Now Old Main Cottonwood’s 142 years of growth are all but a stump. But Aquino’s team hopes its legacy will live on.
On two separate occasions before its demise, his team collected small branches from the tree and passed them off to CU’s greenhouse. John Clark, the greenhouse director, said if all goes to plan, those branches will turn into clones of the tree — a next generation.
“Basically we've taken those branches that he brought in, made some four-inch, six-inch and eight-inch cuttings, put some rooting hormone on them and put them in these grow tubes so that they can have soil around, have a little bit of moisture, but not stay wet,” Clark said.
Clark said it's common to try and regrow clippings from a tree with favorable characteristics. Old Main Cottonwood fit the bill because it outlived and outgrew the 41 other cottonwoods it was bought alongside.
There are two batches of clippings. One from 2014, which resulted in six baby trees that will eventually be planted on campus. And one taken right before Old Main Cottonwood was cut down, which has about 25 cuttings. Clark hopes a little more than half of those will survive and get planted.
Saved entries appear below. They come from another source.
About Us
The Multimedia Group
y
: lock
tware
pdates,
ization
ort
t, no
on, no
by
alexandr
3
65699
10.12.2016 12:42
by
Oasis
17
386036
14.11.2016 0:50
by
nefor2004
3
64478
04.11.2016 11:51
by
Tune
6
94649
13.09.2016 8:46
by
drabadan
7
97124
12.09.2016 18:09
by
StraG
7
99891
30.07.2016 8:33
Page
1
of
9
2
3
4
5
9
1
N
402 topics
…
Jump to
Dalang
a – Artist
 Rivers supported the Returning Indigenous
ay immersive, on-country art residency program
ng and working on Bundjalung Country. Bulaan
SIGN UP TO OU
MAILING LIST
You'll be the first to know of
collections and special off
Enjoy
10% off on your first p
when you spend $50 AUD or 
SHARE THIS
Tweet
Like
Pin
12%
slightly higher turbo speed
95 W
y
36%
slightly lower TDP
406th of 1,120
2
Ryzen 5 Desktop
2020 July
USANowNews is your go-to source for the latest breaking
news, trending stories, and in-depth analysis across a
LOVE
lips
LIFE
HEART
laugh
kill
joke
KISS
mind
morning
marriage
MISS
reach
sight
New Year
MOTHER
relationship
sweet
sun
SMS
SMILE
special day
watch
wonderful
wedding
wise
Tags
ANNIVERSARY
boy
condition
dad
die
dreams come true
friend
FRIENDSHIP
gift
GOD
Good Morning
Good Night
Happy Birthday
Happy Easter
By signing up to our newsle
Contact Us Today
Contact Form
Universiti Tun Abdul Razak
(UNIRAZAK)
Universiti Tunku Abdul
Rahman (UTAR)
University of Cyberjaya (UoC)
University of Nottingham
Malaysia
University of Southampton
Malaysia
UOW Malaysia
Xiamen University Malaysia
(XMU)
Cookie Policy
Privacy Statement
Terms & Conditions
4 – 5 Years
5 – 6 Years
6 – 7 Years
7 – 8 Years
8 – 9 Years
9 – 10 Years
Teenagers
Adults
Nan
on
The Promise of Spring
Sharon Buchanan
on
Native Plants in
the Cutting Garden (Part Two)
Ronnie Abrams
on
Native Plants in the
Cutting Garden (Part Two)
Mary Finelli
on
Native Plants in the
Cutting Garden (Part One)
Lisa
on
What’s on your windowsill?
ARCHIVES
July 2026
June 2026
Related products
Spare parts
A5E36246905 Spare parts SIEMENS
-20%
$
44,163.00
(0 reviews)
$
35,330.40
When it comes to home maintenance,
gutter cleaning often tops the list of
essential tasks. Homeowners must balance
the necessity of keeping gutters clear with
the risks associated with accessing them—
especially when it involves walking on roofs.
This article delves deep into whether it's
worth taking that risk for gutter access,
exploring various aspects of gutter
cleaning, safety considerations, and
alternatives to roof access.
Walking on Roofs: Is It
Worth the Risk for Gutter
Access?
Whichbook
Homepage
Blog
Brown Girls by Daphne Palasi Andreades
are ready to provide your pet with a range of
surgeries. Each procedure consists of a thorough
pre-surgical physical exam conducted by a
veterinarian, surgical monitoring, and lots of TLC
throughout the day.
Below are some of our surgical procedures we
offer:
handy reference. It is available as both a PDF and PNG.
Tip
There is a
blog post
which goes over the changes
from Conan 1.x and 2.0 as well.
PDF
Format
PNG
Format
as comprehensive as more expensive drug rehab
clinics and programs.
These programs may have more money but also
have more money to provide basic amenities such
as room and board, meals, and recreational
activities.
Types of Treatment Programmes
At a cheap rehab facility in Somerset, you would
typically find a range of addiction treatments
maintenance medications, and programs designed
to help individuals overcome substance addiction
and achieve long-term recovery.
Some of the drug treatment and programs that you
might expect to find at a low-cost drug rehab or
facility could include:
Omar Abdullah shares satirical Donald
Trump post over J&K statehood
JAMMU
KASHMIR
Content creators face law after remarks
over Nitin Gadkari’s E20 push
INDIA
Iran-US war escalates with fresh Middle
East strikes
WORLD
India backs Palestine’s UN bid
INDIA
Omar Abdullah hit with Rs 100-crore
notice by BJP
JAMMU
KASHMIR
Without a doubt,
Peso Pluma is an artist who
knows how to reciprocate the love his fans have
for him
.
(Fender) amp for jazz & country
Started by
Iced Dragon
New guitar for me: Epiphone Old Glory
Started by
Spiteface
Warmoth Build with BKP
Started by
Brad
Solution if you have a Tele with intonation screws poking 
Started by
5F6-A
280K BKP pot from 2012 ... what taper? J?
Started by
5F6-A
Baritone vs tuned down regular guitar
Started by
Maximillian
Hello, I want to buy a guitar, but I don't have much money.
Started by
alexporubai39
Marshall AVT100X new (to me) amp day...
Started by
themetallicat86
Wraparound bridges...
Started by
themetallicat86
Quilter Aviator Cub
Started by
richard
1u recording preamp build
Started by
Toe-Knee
“It's gonna be a five- to six-year process,” Clark said. “We've got them in these small tubes. Next year after they root we'll bump them up into two inch tubes, then up into three-inch tubes, then they will go into containers for the last two to three years and then they'll be planted outside.”
At some point during the spring semester, CU will plant one of its clones in the same area and install a commemorative plaque where Old Main Cottonwood once stood.
And maybe, with some luck and good weather, one of those trees will live through another 27 U.S. presidents and thousands more smiling graduates.